Where assessee had submitted purchase bills, transportation bills, confirmed copy of accounts and VAT Registration of sellers as also their Income-tax Return and payment was made through cheques, impugned purchases could not be disallowed
 110 taxmann.com 64 (SC)
SUPREME COURT OF INDIA
Commissioner of Income Tax-7, New Delhi
Odeon Builders (P.) Ltd.
R.F. NARIMAN AND MS. INDU MALHOTRA, JJ.
REVIEW PETITION (C) DIARY NO(S). 22394 OF 2019
CIVIL APPEAL NOS. 9604-9605 OF 2018†
AUGUST 21, 2019
Section 37(1) of the Income-tax Act, 1961 – Business expenditure – Allowability of (Bogus purchase) – Certain portion of purchases made by assessee was disallowed – Commissioner (Appeals) found that entire disallowance was based on third party information gathered by Investigation Wing of Department, which had not been independently subjected to further verification by Assessing Officer and he had not provided copy of such statements to appellant, thus, denying opportunity of cross examination to appellant, who on other hand, had prima facie discharged initial burden of substantiating purchases through various documentation including purchase bills, transportation bills, confirmed copy of accounts and fact of payment through cheques, VAT Registration of sellers and their Income-tax Return – He held that purchases made by appellant was acceptable and disallowance was to be deleted – Tribunal dismissed revenue’s appeal – High Court affirmed judgments of Commissioner (Appeals) and Tribunal being concurrent factual findings – Whether no substantial question of law arose from impugned order of Tribunal – Held, yes [Para 4] [In favour of assessee]

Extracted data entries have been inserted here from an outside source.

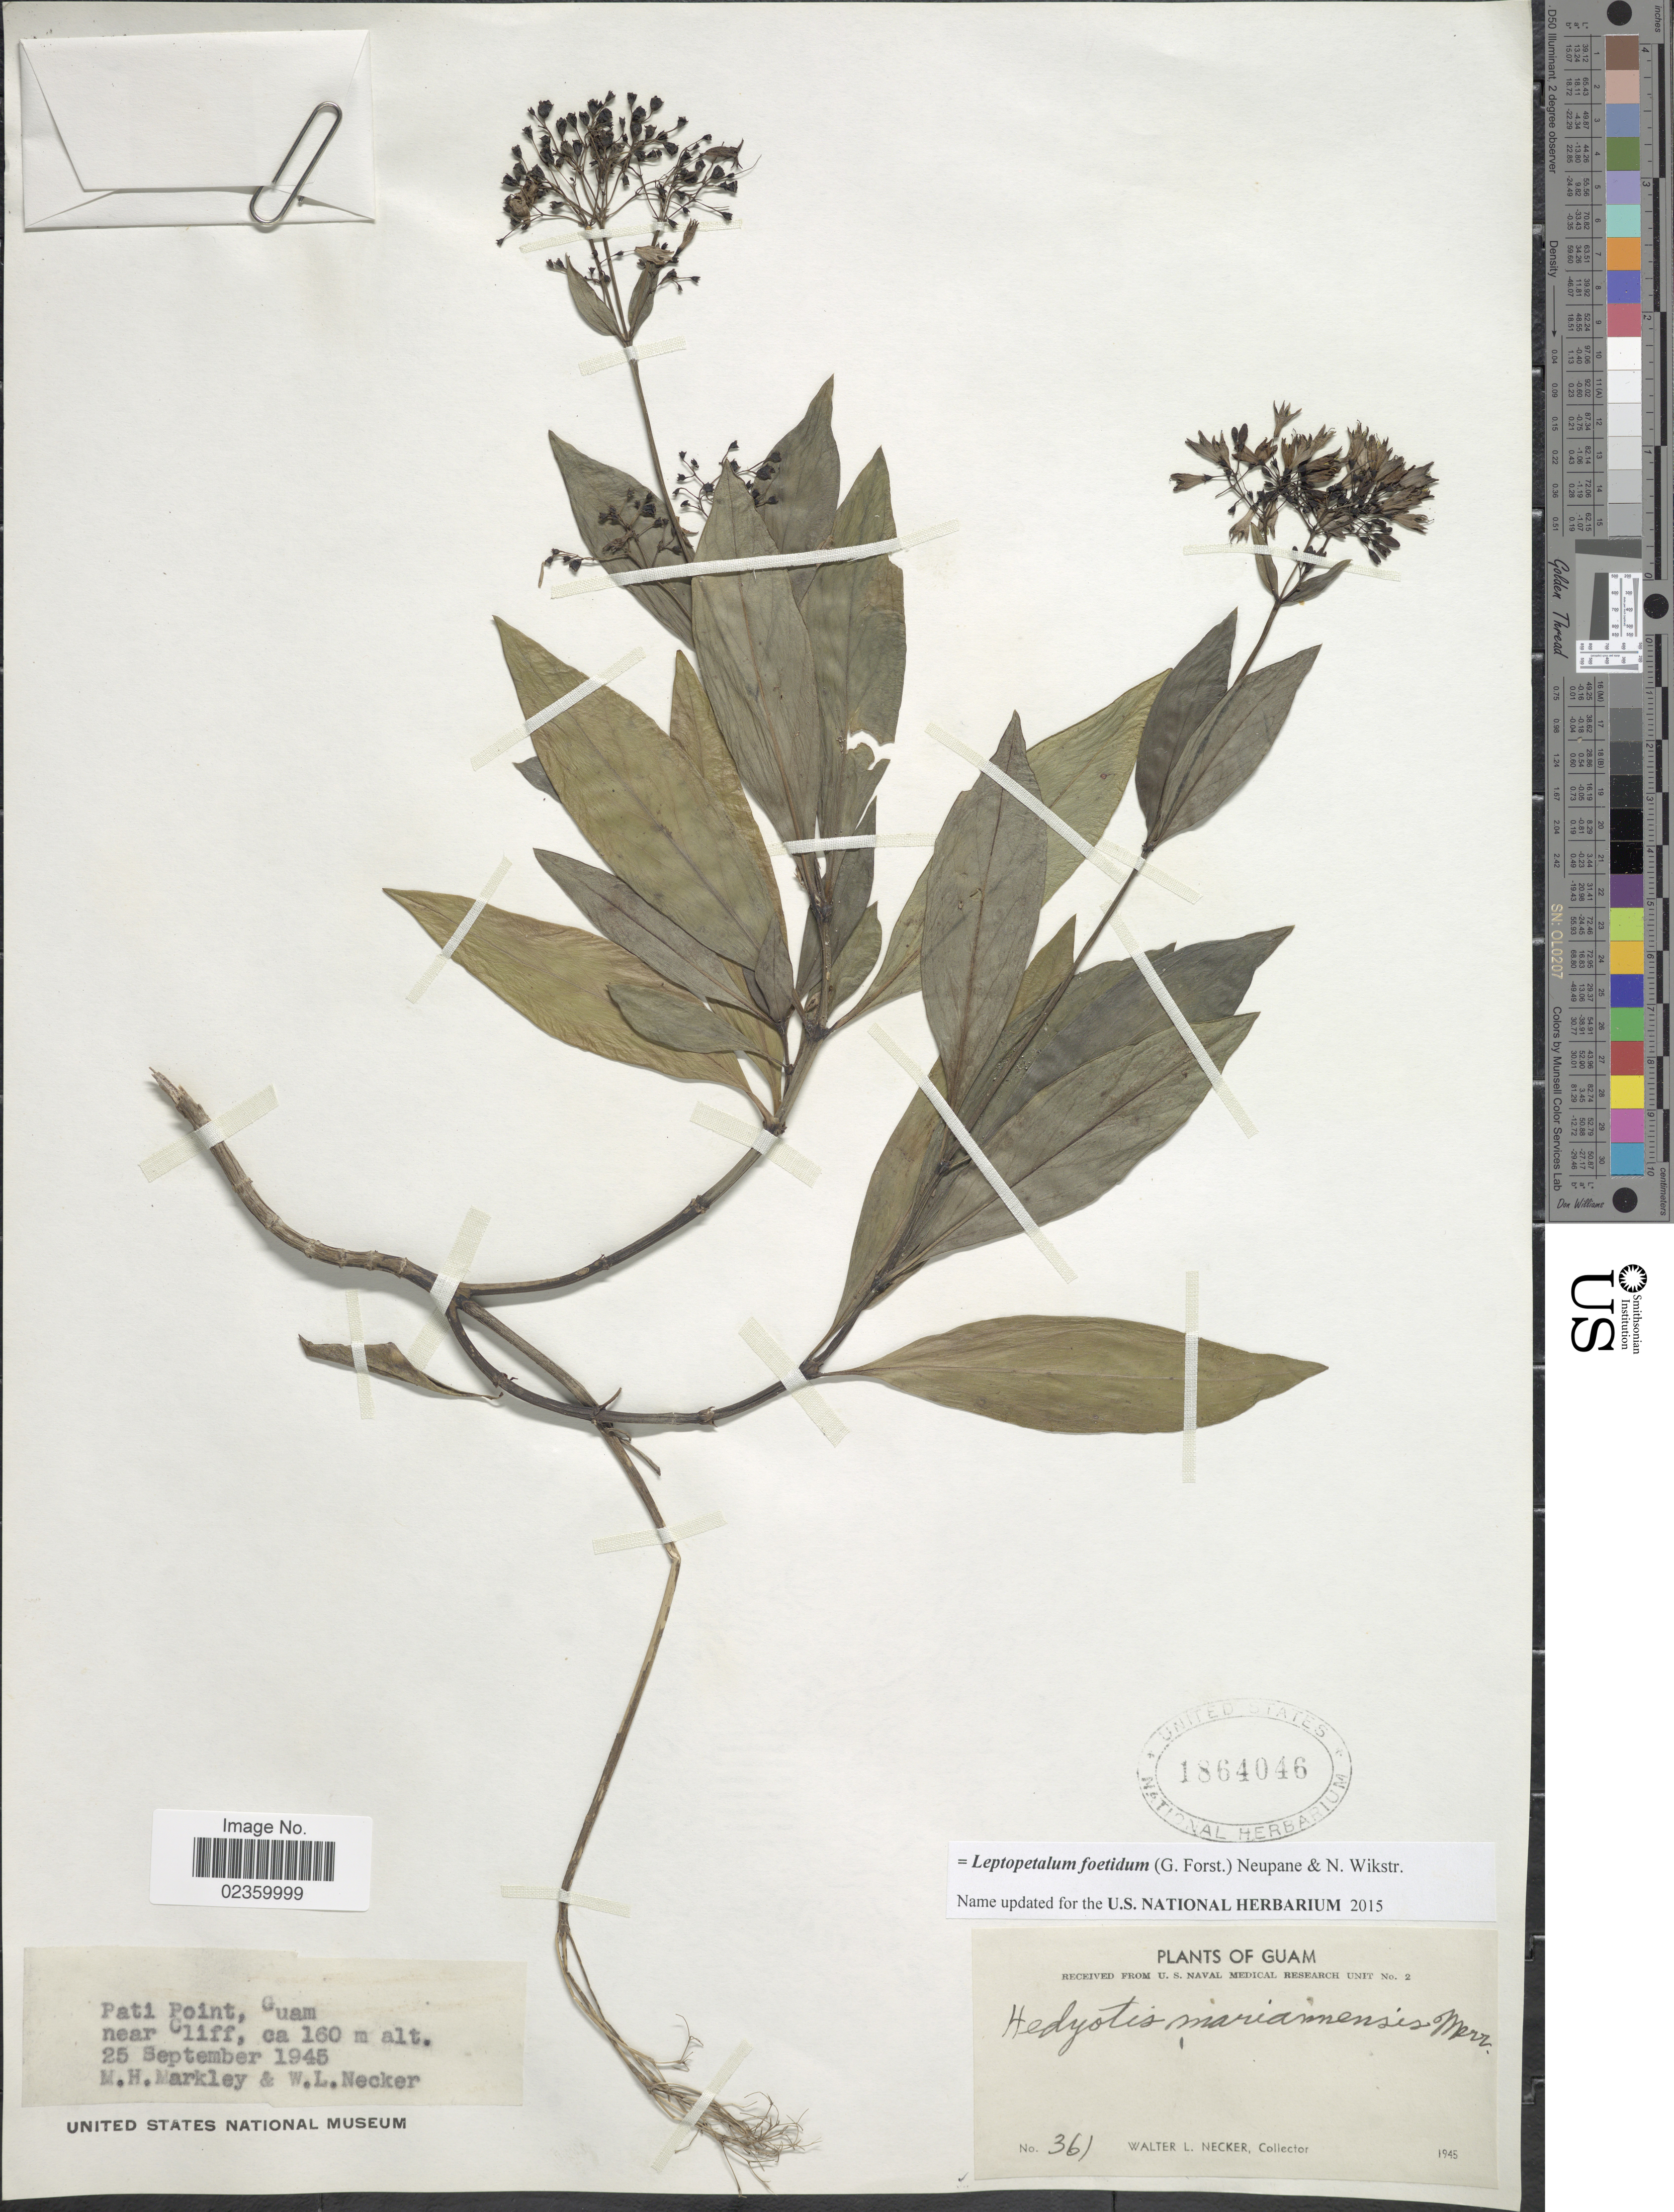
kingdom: Plantae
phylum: Tracheophyta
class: Magnoliopsida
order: Gentianales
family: Rubiaceae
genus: Leptopetalum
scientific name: Leptopetalum foetidum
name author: (G. Forst.) Neupane & N. Wikstr.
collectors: W. L. Necker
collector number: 361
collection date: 1945-09-25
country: Guam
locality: Pati Point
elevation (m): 160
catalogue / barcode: US 1864046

Final Judgment and Order dated 17-9-2018 in C.A. No. 9604/2018, 17-9-2018, in C.A. No. 9605/2018 passed by the Supreme Court of India (para 5) affirmed.
1. Delay condoned.
2. We have perused the review petition and find that the tax effect in this case is above Rs. 1 crore, that is, Rs. 6,59,27,298/-. Ordinarily, therefore, we would have recalled our order dated 17th September, 2018, since the order was passed only on the basis that the tax effect in this case is less than Rs. 1 crore.
3. However, on going through the judgments of the CIT, ITAT and the High Court, we find that on merits a disallowance of Rs. 19,39,60,866/- was based solely on third party information, which was not subjected to any further scrutiny. Thus, the CIT (Appeals) allowed the appeal of the assessee stating:
“Thus, the entire disallowance in this case is based on third party information gathered by the Investigation Wing of the Department, which have not been independently subjected to further verification by the AO who has not provided the copy of such statements to the appellant, thus denying opportunity of cross examination to the appellant, who has prima facie discharged the initial burden of substantiating the purchases through various documentation including purchase bills, transportation bills, confirmed copy of accounts and the fact of payment through cheques, & VAT Registration of the sellers & their Income Tax Return. In view of the above discussion in totality, the purchases made by the appellant from M/s Padmesh Realtors Pvt. Ltd. is found to be acceptable and the consequent disallowance resulting in addition to income made for Rs. 19,39,60,866/-, is directed to be deleted.”
4. The ITAT by its judgment dated 16th May, 2014 relied on the self-same reasoning and dismissed the appeal of the revenue. Likewise, the High Court by the impugned judgment dated 5th July, 2017, affirmed the judgments of the CIT and ITAT as concurrent factual findings, which have not been shown to be perverse and, therefore, dismissed the appeal stating that no substantial question of law arises from the impugned order of the ITAT.
5. In these circumstances, the Review Petitions are dismisseddia – IN FAVOUR OF ASSESSEE.
† Arising out of Final Judgment and Order dated 17-9-2018 in C.A. No. 9604/2018, 17-9-2018, in C.A. No. 9605/2018 passed by the Supreme Court of India.